Fire departments around Lincoln County are using the responder tracking system I Am Responding, a web-based system departments can use to monitor what personnel and equipment are responding to an emergency call.
The system, which includes a smartphone app, can also map the fastest route to a scene, alert firefighters to where the nearest water sources are, and store records for a fire department.
The Lincoln County Emergency Management Agency first tested I Am Responding two years ago with the Bristol, Nobleboro, and Waldoboro fire departments, according to Casey Stevens, assistant to the director of Lincoln County EMA.
“We’re always trying to find useful tools and programs to help response agencies in the county and benefit the county as a whole,” Stevens said.

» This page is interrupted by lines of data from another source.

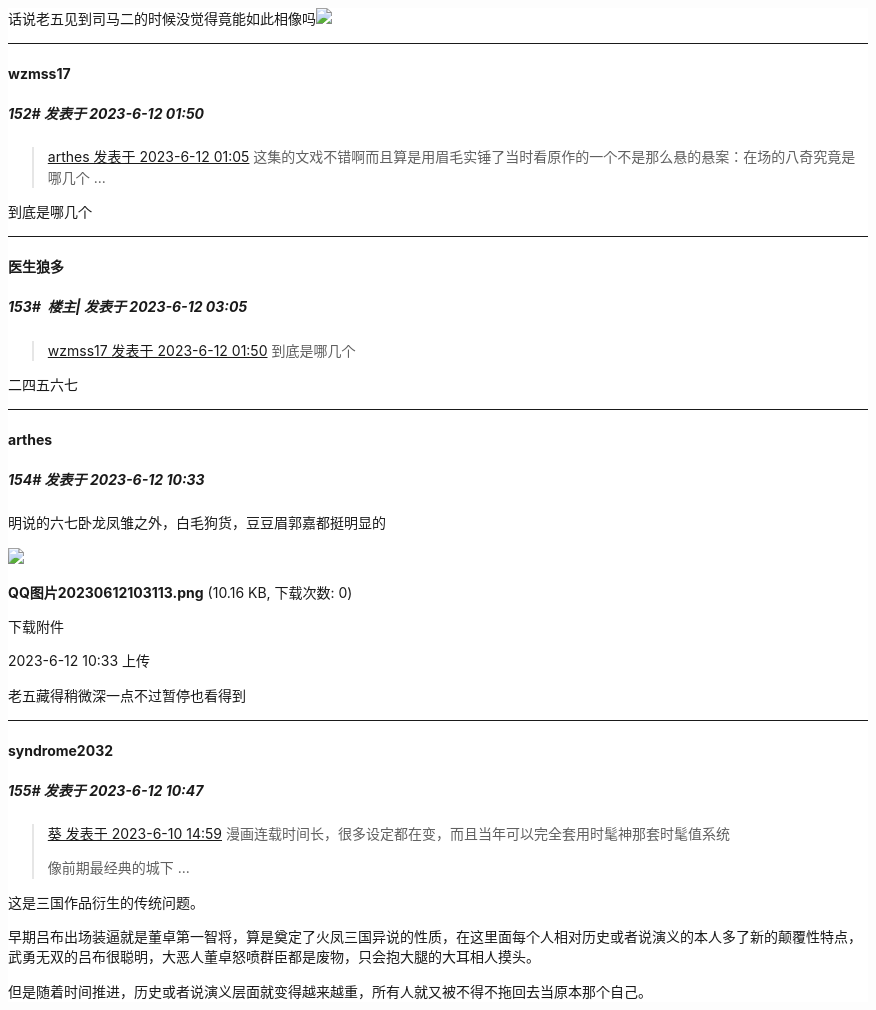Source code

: 话说老五见到司马二的时候没觉得竟能如此相像吗<img src="https://static.saraba1st.com/image/smiley/face2017/068.png" referrerpolicy="no-referrer">

*****

####  wzmss17  
##### 152#       发表于 2023-6-12 01:50

<blockquote><a href="httphttps://bbs.saraba1st.com/2b/forum.php?mod=redirect&amp;goto=findpost&amp;pid=61242005&amp;ptid=2038537" target="_blank">arthes 发表于 2023-6-12 01:05</a>
这集的文戏不错啊而且算是用眉毛实锤了当时看原作的一个不是那么悬的悬案：在场的八奇究竟是哪几个
 ...</blockquote>
到底是哪几个 

*****

####  医生狼多  
##### 153#         楼主| 发表于 2023-6-12 03:05

<blockquote><a href="httphttps://bbs.saraba1st.com/2b/forum.php?mod=redirect&amp;goto=findpost&amp;pid=61242561&amp;ptid=2038537" target="_blank">wzmss17 发表于 2023-6-12 01:50</a>
到底是哪几个</blockquote>
二四五六七

*****

####  arthes  
##### 154#       发表于 2023-6-12 10:33

明说的六七卧龙凤雏之外，白毛狗货，豆豆眉郭嘉都挺明显的

<img src="https://img.saraba1st.com/forum/202306/12/103307qzm98qz786q9c6d9.png" referrerpolicy="no-referrer">

<strong>QQ图片20230612103113.png</strong> (10.16 KB, 下载次数: 0)

下载附件

2023-6-12 10:33 上传

老五藏得稍微深一点不过暂停也看得到

*****

####  syndrome2032  
##### 155#       发表于 2023-6-12 10:47

<blockquote><a href="httphttps://bbs.saraba1st.com/2b/forum.php?mod=redirect&amp;goto=findpost&amp;pid=61217305&amp;ptid=2038537" target="_blank">葵 发表于 2023-6-10 14:59</a>
漫画连载时间长，很多设定都在变，而且当年可以完全套用时髦神那套时髦值系统

像前期最经典的城下 ...</blockquote>
这是三国作品衍生的传统问题。

早期吕布出场装逼就是董卓第一智将，算是奠定了火凤三国异说的性质，在这里面每个人相对历史或者说演义的本人多了新的颠覆性特点，武勇无双的吕布很聪明，大恶人董卓怒喷群臣都是废物，只会抱大腿的大耳相人摸头。

但是随着时间推进，历史或者说演义层面就变得越来越重，所有人就又被不得不拖回去当原本那个自己。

Through U.S. Department of Homeland Security grants, Lincoln County EMA is able to provide the program to all fire departments, Stevens said.
“Some towns we know would like to have it, but it’d be tight on the budget. This way everyone has a chance to try it out,” Stevens said.

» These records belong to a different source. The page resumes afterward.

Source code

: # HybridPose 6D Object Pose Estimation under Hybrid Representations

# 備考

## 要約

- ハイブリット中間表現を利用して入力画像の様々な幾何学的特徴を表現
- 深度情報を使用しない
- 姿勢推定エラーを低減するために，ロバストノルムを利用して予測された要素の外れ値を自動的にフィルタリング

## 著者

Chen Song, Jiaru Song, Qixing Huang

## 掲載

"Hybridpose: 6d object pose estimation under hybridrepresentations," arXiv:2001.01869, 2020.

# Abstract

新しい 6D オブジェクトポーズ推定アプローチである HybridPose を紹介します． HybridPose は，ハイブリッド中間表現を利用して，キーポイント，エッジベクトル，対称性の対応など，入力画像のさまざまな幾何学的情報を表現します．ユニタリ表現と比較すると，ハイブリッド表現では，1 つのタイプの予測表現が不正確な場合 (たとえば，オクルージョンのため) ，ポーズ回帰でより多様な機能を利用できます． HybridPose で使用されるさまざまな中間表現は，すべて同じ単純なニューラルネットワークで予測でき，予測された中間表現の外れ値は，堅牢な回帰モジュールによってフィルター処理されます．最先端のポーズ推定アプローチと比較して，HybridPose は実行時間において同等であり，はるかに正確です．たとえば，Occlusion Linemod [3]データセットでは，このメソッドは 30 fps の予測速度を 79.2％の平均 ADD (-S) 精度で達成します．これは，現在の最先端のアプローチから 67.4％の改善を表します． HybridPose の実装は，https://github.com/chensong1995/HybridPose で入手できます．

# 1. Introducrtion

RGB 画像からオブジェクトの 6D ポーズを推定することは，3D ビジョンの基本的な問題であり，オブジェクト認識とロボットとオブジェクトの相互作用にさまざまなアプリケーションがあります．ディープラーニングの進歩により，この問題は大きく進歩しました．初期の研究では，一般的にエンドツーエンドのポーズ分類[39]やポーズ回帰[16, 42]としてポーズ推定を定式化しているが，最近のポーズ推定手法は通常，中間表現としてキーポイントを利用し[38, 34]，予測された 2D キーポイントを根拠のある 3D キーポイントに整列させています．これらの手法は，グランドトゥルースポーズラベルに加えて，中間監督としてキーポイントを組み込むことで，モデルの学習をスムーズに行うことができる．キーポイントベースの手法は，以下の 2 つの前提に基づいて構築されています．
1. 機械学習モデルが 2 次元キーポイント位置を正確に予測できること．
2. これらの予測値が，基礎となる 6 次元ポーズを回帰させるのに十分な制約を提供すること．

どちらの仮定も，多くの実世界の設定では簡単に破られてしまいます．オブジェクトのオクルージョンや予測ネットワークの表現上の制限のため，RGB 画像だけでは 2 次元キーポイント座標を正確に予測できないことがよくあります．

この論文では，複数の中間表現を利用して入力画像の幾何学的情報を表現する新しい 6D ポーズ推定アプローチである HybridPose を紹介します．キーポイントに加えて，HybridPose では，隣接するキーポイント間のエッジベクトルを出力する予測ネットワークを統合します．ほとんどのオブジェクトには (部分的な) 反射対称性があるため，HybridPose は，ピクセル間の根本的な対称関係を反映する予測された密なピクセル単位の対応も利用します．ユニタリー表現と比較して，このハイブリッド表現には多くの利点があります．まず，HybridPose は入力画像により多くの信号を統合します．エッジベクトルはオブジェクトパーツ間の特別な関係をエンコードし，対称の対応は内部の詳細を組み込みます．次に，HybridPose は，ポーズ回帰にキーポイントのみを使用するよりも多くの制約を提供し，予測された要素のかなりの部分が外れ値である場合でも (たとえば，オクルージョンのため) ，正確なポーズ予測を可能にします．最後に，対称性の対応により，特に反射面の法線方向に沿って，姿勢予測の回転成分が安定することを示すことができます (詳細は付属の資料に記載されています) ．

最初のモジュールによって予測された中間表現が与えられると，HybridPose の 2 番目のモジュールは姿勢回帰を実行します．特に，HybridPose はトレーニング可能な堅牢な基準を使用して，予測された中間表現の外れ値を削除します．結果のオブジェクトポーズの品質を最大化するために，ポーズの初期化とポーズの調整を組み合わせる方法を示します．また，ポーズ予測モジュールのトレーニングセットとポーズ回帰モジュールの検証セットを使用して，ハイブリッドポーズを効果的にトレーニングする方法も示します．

Lincoln County EMA asked Bristol firefighter Daniel MacWalters to make a presentation about I Am Responding to other departments in the county. MacWalters administers I Am Responding for Bristol Fire and Rescue and has helped other departments set up their systems.
“The overall response has been awe,” MacWalters said. “Southport couldn’t believe how up-to-date the system was and how much they could manage. Waldoboro has it up and running and they’re very happy with it.”
In addition to Bristol, the Nobleboro, Somerville, Southport, Waldoboro, and Westport fire departments are using I Am Responding, MacWalters said. He is scheduled to visit with the Dresden, Jefferson, and Wiscasset fire departments in the upcoming weeks.
The Newcastle Fire Department will vote on whether to add I Am Responding during its annual meeting next month.
“If all departments were to go online, the benefits would just be endless,” MacWalters said. “If you’re responding to a mutual-aid call and you don’t know how to get there or where the water sources are, this can tell you.”
MacWalters estimated it took him a couple of days to input all of Bristol’s information, including hydrant locations, landing zones, and the department’s apparatus list, into the I Am Responding system.
With the Homeland Security grant funds, Lincoln County EMA will pay for the first year of fees for each department. If grant funding is not available for the second year, the cost is $800 a year for departments and agencies that receive more than 100 calls a year and $300 for departments that receive fewer than 100 calls a year.
Departments can also purchase a computer and monitors to have the system displayed in their station, MacWalters said.
Stevens said the hope is to set up all fire departments with I Am Responding within six months. Other emergency responders, including ambulance services, could use the program as well.
“The more departments we get on it, the more valuable it will be,” Stevens said.